Петерсон прослеживает связь Бостона с рабством с самых первых лет его существования, когда его торговцы начали вести дела с Карибским морем, когда его солдаты захватили пленных пекотов и когда несколько семей приобрели африканских рабов. Конечная точка книги неудивительна, если учесть, что бостонские чиновники заклеймили беглых пекотов в конце 1630-х годов и захватили беглых африканских рабов в начале 1680-х годов. Что касается независимости города, то Конституция США и политические конфликты начала 1800-х годов во многом уже решили этот вопрос.
Жители Новой Англии и, в частности, жители Бостона предпочитают проводить контрасты между собой и рабовладельцами к югу от них. Они идут по Тропе Свободы, идут к памятнику Роберту Гулду Шоу и думают о белых и черных жителях Новой Англии, объединившихся для освобождения южных рабов. Они забывают, что жители Новой Англии поработили и вывезли сотни коренных американцев в семнадцатом веке и что афроамериканские рабы стали довольно повсеместными в Бостоне на рубеже восемнадцатого века. Порабощенные афроамериканцы составляли от восьми до десяти процентов населения Бостона в середине восемнадцатого века. Спустя сто лет, отмечает Петерсон, свободные чернокожие Бостона жили в «самом расово сегрегированном крупном городе Соединенных Штатов».
Одним из многих достоинств этой книги является использование Петерсоном вызывающего воспоминания, библейского, морального языка. В частности, он придает такой тон коротким предисловиям к трем основным разделам своей книги («Воздайте кесарю», «Продажа Иосифа» и «Новый царь над Египтом»). Один пример: «Новые английские израильтяне плодились и размножались, и умножались, и чрезвычайно укреплялись». Блестящий. Появились новые короли, пишет Петерсон, которые не знали старых обычаев Бостона. В частности, King Cotton.

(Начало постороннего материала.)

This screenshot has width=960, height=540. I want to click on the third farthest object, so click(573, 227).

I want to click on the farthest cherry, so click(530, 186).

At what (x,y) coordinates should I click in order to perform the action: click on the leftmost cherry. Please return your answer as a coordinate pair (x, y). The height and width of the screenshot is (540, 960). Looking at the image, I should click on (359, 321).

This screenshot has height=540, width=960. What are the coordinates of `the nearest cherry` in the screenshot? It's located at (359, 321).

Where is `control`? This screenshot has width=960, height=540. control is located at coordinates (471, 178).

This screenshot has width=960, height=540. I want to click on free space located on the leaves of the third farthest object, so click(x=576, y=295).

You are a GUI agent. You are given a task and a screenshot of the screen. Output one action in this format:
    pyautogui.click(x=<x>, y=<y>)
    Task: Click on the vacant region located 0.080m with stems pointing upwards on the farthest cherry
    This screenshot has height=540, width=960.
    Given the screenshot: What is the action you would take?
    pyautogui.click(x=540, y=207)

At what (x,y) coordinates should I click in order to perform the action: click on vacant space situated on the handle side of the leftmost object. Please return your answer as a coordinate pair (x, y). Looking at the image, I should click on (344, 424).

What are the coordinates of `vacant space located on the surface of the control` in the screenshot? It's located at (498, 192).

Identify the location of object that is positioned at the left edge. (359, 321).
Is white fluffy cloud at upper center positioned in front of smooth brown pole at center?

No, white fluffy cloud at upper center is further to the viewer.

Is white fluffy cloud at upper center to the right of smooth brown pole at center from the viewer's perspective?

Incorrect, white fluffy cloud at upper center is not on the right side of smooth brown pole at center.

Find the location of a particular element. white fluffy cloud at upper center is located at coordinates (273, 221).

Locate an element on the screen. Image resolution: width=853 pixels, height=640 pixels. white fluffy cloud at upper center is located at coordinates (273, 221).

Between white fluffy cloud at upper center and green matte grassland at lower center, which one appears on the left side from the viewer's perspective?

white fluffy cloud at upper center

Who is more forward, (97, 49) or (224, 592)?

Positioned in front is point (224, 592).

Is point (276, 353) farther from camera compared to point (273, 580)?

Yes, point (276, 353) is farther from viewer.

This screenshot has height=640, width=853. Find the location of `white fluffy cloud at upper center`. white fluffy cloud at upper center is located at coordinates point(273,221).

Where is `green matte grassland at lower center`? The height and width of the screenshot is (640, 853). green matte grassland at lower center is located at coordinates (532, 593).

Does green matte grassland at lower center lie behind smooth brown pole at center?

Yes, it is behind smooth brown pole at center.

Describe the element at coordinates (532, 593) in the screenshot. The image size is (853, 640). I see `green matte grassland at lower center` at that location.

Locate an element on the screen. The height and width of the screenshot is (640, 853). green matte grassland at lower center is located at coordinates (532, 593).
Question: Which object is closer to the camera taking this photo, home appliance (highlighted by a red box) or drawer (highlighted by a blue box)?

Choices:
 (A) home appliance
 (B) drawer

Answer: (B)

В коде Петерсон предполагает, что его книга «выполнит свою задачу, если она побудит читателей вычислить ценность общей формы государственного устройства, от которой отмахнулась национальная консолидация». Мне очень нравится федерализм, но я не уверен, что считаю историю Бостона особенно убедительным аргументом в его пользу. Однако книга Петерсона хорошо служит многим другим целям, начиная от свежей и оригинальной интерпретации колониальной Новой Англии и заканчивая тем, что, в конце концов, является фундаментально моральными вопросами. Город-государство Бостон - это привлекательная смесь небольших изменений и больших идей.